In times of trouble, people turn (or return) to God. This homecoming may be seen in many souls who seek refuge in God's only Church, the Orthodox Church. But Baptism and an occasional visit to a distant parish or monastery are insufficient for an active spiritual life; that is, for the life of prayer, the prerequisite for true repentance and salvation. A soul needs Christian nourishment any day of the week and in every hour of the day.

The late Archbishop Andrew of Rockland (of blessed memory) taught his spiritual children what the holy Fathers of the Church established long ago: to be, as the Apostle commands, in a state of constant prayer, one must have regular prayers at intervals of no more than four hours. Indeed, if one places the daily cycle of church services in its proper, ancient order, one will see that the interval between services is always three hours or less:

6:00 p.m. Vespers

9:00 p.m. Compline and Evening prayers

The Midnight Office

3:00 a.m. Morning prayers and Matins

7:00 a.m. First Hour

9:00 a.m. Third Hour

12 noon Sixth Hour

3:00 p.m. Ninth Hour

The Divine Liturgy is set within this cycle, usually between the first and sixth hour, except in some monasteries and on the eves of certain feasts.

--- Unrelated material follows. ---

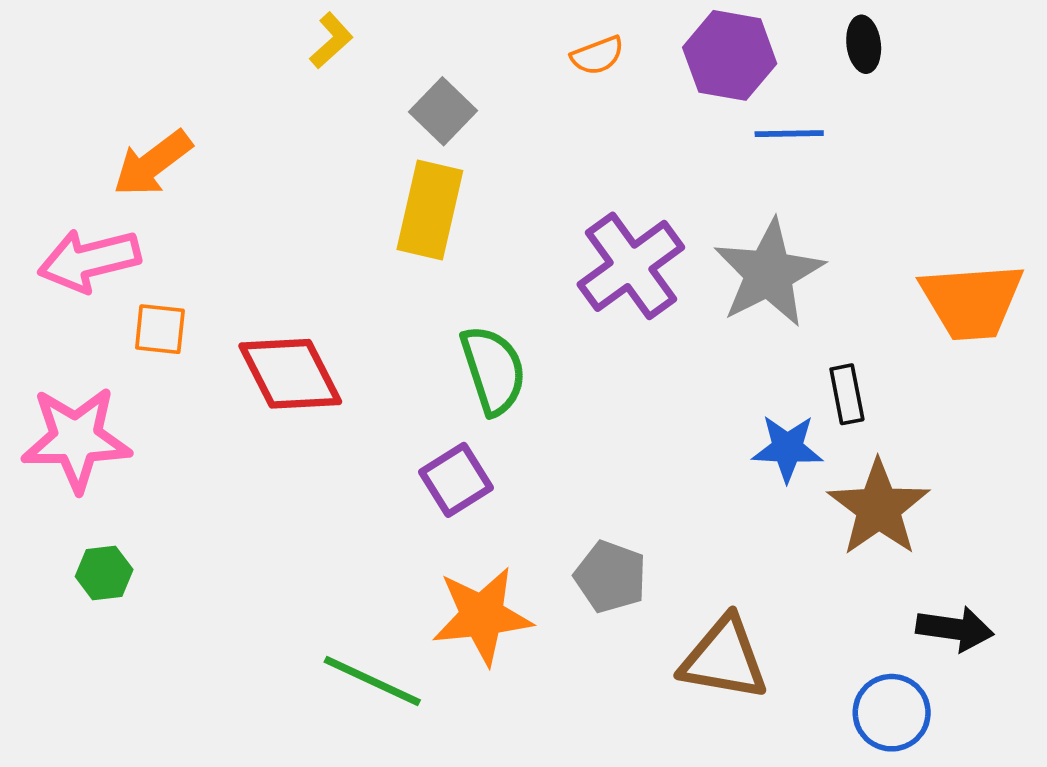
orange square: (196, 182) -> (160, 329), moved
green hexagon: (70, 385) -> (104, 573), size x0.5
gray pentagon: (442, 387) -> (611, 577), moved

While such an order of services is ideal, in recent memory it has been observed only in the monasteries of the "Unsleeping Ones"—where services are conducted uninterruptedly by shifts of monks and priestmonks. But it is important for us to be aware of the original schedule of the services, that we may humble ourselves as we realize how far we are from fulfilling the apostolic command, "Pray unceasingly."

However, we should not despair if we cannot attain this ideal. Our Lord Jesus Christ and His Church do not demand from us anything more than what is within our capacities. We are expected to do what we can, within our circumstances; as is reflected by the grouping of the daily cycle of worship into morning, evening and midnight services in our monasteries, and into vigils and liturgies only on Sundays and feast days -in our parishes.

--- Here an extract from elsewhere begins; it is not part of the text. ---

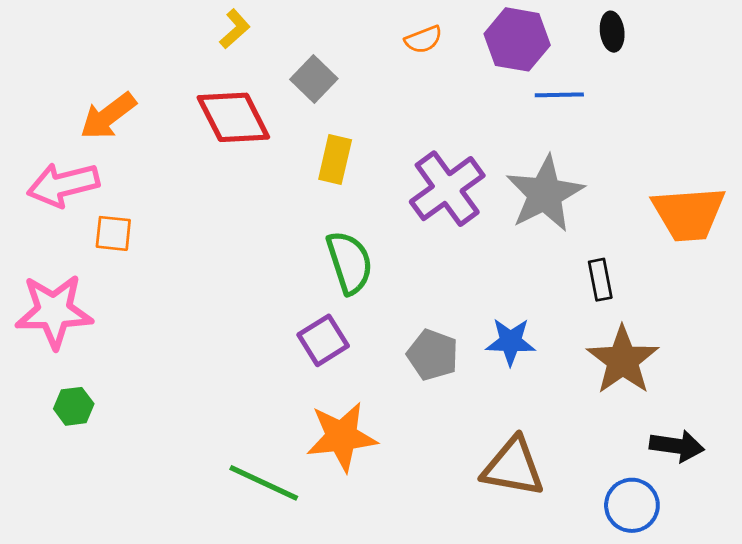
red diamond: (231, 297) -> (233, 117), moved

Those who live far away from an Orthodox church can participate in prayer with the whole Church by celebrating its feasts in their own homes. Others may have the time and the desire to add the reading of the weekday or the services to the saints to their usual morning and evening prayers. This practice is encouraged by the Church, especially for those who cannot come to church regularly. The Aleuts and Eskimos of Alaska kept the Orthodox faith alive for over 100 years despite the virtual absence of the clergy.

In 1950, when the resettlement of Russian refugees from the Second World War was at its height, Fr. Sergei Shukin, with the blessing of Metropolitan Seraphim of Berlin and Germany, wrote a short Typicon to guide Orthodox Christian refugees how to conduct prayer services if an Orthodox priest were unavailable where they relocated. Today, when many American-born Orthodox Christians find themselves as spiritual refugees from their own society and may soon find themselves subject to persecution, a translation of this Typicon is timely, with a revised list of prayer and service books available in English. Besides its immediate value from a deeper immersion in the Church's daily life of prayer, an Orthodox Christian, who begins reading church services privately, will find that when he goes to church, the services and chants will become more understandable and enjoyable to him and his family, and thus more profitable for their souls.

From Orthodox Life, Vol. 33, No. 1 (Jan-Feb 1983), pp. 39-40.